Thanks for your response. I know that HBase chooses to support C+P. Is
there any report about availability of HBase?
I am still confusing who is responsible for assigning new
RegionServer, Zookeeper or HMaster? Which one contains the information
(metadata) of data replication? Or, HMaster or Zookeeper has to
contact with NameNode of HDFS to obtain data replication information?
On Sat, Dec 10, 2011 at 12:00 AM, lars hofhansl <[EMAIL PROTECTED]> wrote:
> Hi Yong,
> HBase trades availability for consistencies (please see recent thread on this list: "HBase and Consistency in CAP")
> RegionServers read data from HDFS, if you don't consider performance implications from data locality for a moment then
> it does not matter from where the RegionServer reads the data.

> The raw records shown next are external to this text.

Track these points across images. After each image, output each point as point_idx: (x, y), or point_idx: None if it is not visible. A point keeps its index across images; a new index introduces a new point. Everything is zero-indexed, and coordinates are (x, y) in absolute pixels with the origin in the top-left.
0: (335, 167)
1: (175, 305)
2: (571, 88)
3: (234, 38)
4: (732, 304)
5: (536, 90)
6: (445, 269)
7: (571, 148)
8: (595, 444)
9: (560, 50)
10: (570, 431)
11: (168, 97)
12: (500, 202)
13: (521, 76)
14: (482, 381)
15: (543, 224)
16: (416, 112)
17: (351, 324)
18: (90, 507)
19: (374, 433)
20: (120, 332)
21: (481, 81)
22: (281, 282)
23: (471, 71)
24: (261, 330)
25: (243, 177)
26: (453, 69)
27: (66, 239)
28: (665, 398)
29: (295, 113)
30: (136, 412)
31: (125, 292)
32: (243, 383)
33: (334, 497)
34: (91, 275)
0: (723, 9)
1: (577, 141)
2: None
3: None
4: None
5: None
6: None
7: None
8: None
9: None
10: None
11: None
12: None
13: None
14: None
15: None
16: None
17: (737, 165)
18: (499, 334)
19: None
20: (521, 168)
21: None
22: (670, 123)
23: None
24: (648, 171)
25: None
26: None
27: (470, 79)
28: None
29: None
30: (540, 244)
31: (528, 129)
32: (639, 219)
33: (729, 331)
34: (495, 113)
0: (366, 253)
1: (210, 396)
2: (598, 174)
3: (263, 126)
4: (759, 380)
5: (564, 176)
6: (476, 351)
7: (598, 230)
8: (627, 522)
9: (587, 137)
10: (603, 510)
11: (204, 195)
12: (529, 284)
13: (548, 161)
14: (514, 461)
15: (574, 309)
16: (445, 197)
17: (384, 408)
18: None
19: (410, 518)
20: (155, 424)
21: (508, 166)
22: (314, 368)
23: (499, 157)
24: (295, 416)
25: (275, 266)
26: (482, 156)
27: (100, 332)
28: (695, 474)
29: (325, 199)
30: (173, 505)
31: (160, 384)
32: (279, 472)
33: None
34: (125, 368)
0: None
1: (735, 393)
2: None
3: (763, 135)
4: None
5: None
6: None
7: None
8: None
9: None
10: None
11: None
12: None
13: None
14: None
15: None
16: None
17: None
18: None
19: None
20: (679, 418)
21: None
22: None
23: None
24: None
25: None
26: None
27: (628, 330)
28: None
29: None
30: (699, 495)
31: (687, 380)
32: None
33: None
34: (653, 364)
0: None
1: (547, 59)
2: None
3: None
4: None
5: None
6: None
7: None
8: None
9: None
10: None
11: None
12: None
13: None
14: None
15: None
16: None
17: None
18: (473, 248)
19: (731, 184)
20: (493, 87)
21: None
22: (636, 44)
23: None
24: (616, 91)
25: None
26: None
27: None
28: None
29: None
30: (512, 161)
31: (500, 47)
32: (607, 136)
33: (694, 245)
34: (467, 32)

> You can look at it this way: Datanodes (HDFS) handle the distribution of the data, RegionServer handle distribution of CPU load and
> control access to the data.
> Hotspotting is a problem. You deal with it by avoiding it :), i.e. distribute the data in a way that does not lead to hotspotting (by choosing proper row keys).
> Hot regions can be split, etc.
> According to documentation found here https://issues.apache.org/jira/browse/HDFS-265, hflush only returns to client when all nodes
> in the pipeline have sync'ed the data.
> -- Lars
> ----- Original Message -----
> From: yonghu <[EMAIL PROTECTED]>
> To: [EMAIL PROTECTED]
> Sent: Friday, December 9, 2011 11:40 AM
> Subject: availability and data replica issues of HBase
> I read some discussions from the mail-list. It mentions the read and
> write operations for the same data object will be routed into the same
> RegionServer. This strategy can guarantee data consistency. But, how
> about availability? If this RegionServer is down or temporarily not
> available, the master will assign a new RegionServer for processing
> data request or just wait until that RegionServer comes back? If mater
> assigns new RegionServer, how can new RegionServer obtains data?
> The other issue is about work-balance. If a huge amount of read and
> write operations only apply on a small set of data, one RegionServer
> may become a hot-spot. How HBase deal with this problems?
> The last question is about data replica. The HBase data is still
> stored in HDFS. HDFS will use eager synchronization (pipelining) tot
> synchronize all replicas. If HBase write data into HDFS, when should
> HDFS return the write finishing acknowledge to HBase, just waiting
> until one replica update or until all replicas update?